**SUPPLIED MATERIAL**

******************************

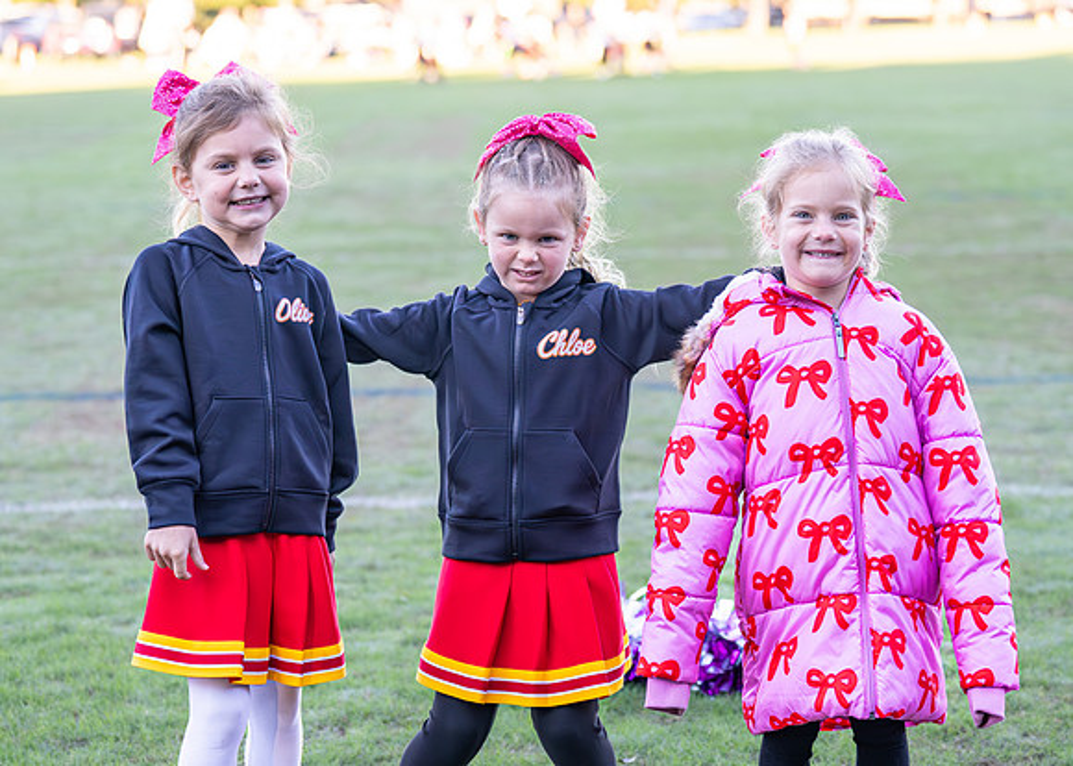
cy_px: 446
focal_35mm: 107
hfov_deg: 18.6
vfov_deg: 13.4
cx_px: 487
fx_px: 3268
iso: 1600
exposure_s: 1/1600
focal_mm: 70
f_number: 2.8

******************************

**YOUR ASSIGNMENT**
Copy out each record shown above without alteration, skipping any picture.

**COMPLETED EXERCISE**
cy_px: 446
focal_35mm: 107
hfov_deg: 18.6
vfov_deg: 13.4
cx_px: 487
fx_px: 3268
iso: 1600
exposure_s: 1/1600
focal_mm: 70
f_number: 2.8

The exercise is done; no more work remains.